*Work to be completed:*
Only the lines from the one containing "Whole-slide histology image, H&E-stained, a" to the end of the data are wanted; print them exactly as they appear.

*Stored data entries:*
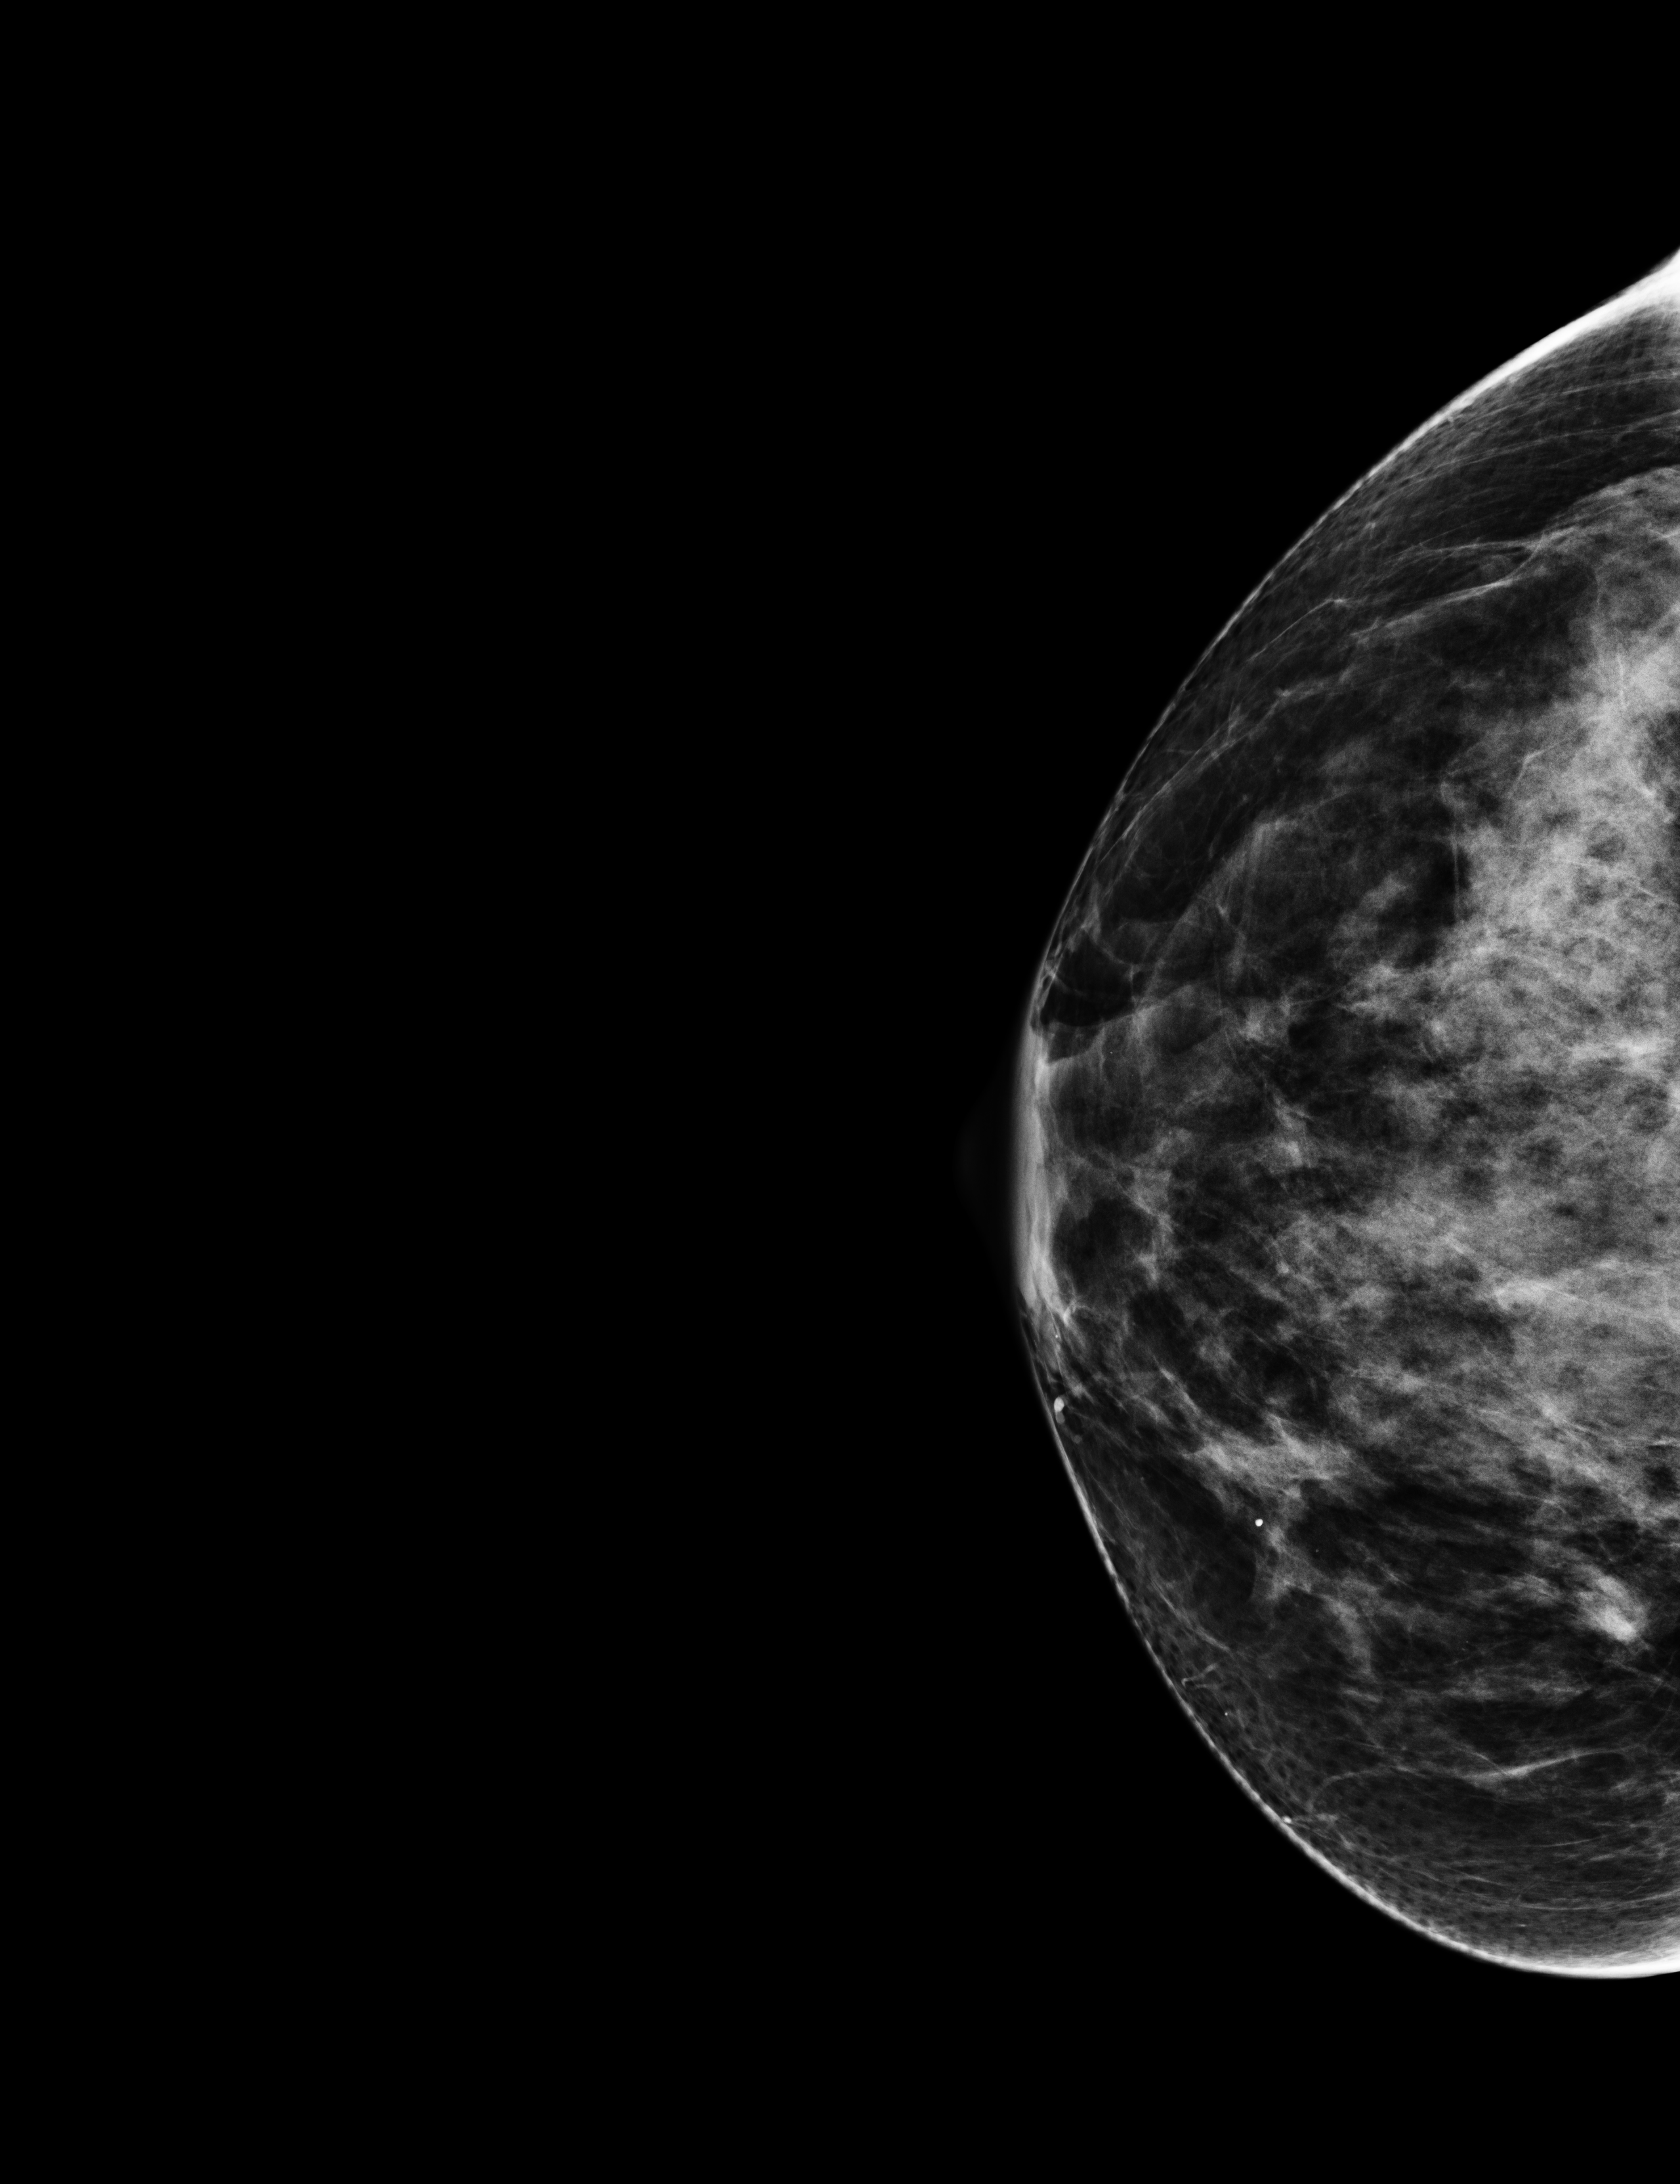
Digital mammogram (FFDM); right breast; cranio-caudal projection; annual screening mammography examination. Patient aged 64 years (female).
Final BI-RADS category for the screening round (tomosynthesis exam, both breasts): category 1.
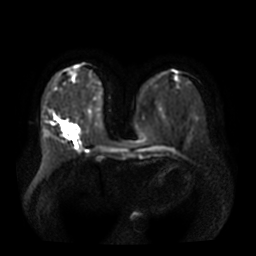
Breast MRI, one axial slice; position 14 of 36 along the scan axis; diffusion-weighted series; image 2 of 4 stored at this slice position (different b-values; order by instance number); 3 T; 256 × 256 image matrix. Female patient.
Annotated regions visible in this slice (outlined manually by an expert reader):
- tumour on diffusion-weighted imaging: bounding box <59,123,77,139> (left, top, right, bottom; pixels)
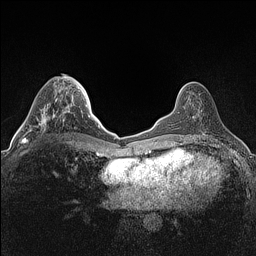
Breast MRI (dynamic contrast-enhanced), one axial slice. Slice 49 of 160 in the series (ordered by position). Dynamic contrast-enhanced series, time point 2 of 7 at this slice position (early post-contrast). 1.5 T. TE 1.4 ms, TR 5 ms. 0.9 mm slice thickness. 256 × 256 image matrix. Female patient.
Annotated regions visible in this slice (semi-automatically segmented with operator editing):
- enhancing-tissue mask used for the functional tumour volume (all voxels passing the contrast-enhancement thresholds inside the analysis volume; usually the tumour): bounding box (x1, y1, x2, y2) in pixels: (22, 106, 65, 143)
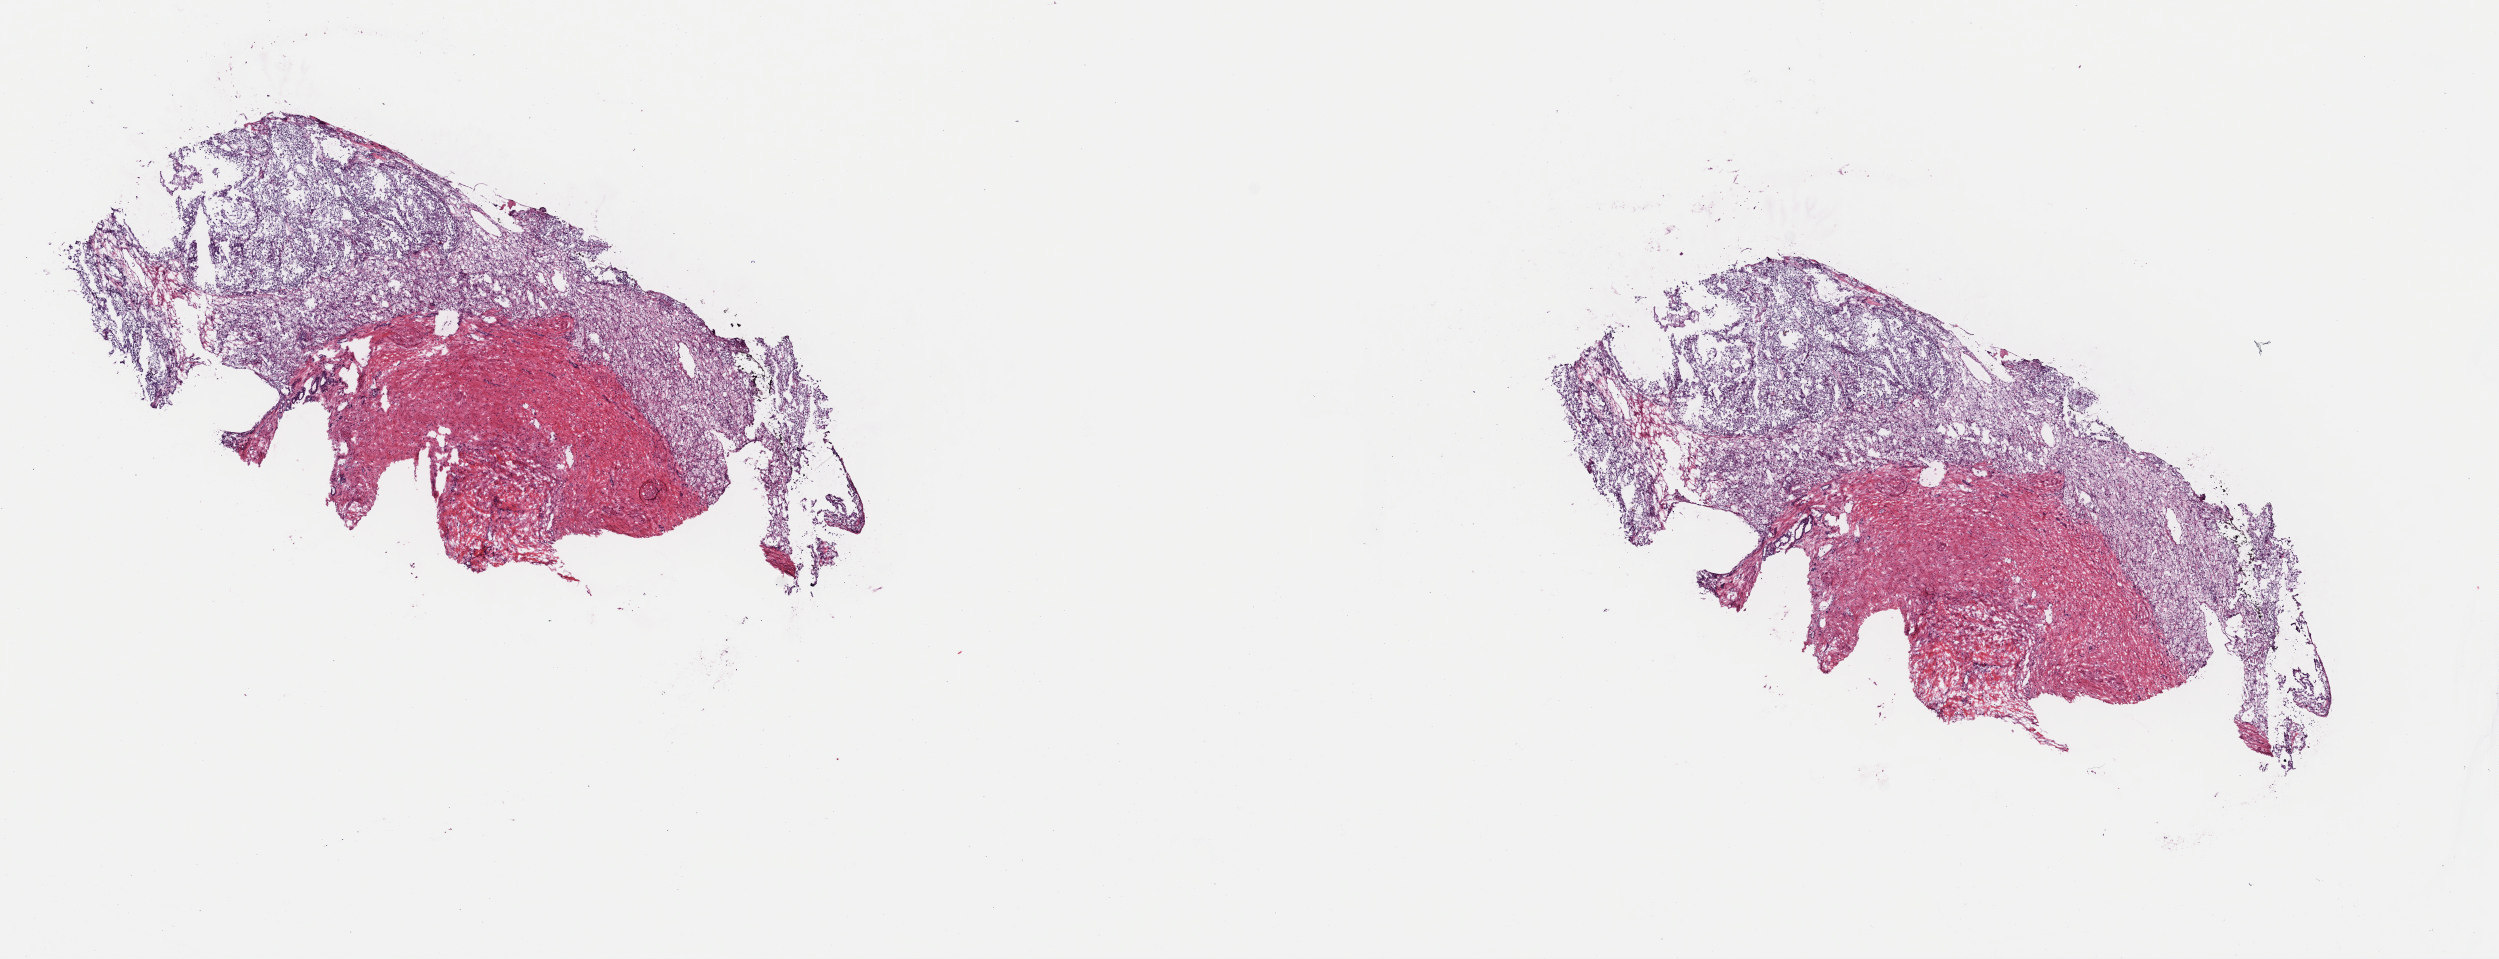
Whole-slide histology image, H&E-stained, a low-resolution overview of the entire scanned area, about 19.7 x 7.6 mm; frozen section from the top of the tissue portion; sample: primary tumour, kidney. Male, age 47 years at initial diagnosis. Histologic grade: G3 (poorly differentiated). Composition of this section per pathologist review: tumour cells 59%, tumour nuclei 90%, normal cells 1%, stromal cells 40%, necrosis 0%. Infiltration values recorded for this section: lymphocyte infiltration 2%, monocyte infiltration 0%, neutrophil infiltration 0%.
AJCC pathologic stage: I (7th edition). Pathologic diagnosis: Renal cell carcinoma, NOS. Laterality: left.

*Exercise response:*
Whole-slide histology image, H&E-stained, a low-resolution overview of the entire scanned area, about 19.7 x 7.6 mm; frozen section from the top of the tissue portion; sample: primary tumour, kidney. Male, age 47 years at initial diagnosis. Histologic grade: G3 (poorly differentiated). Composition of this section per pathologist review: tumour cells 59%, tumour nuclei 90%, normal cells 1%, stromal cells 40%, necrosis 0%. Infiltration values recorded for this section: lymphocyte infiltration 2%, monocyte infiltration 0%, neutrophil infiltration 0%.
AJCC pathologic stage: I (7th edition). Pathologic diagnosis: Renal cell carcinoma, NOS. Laterality: left.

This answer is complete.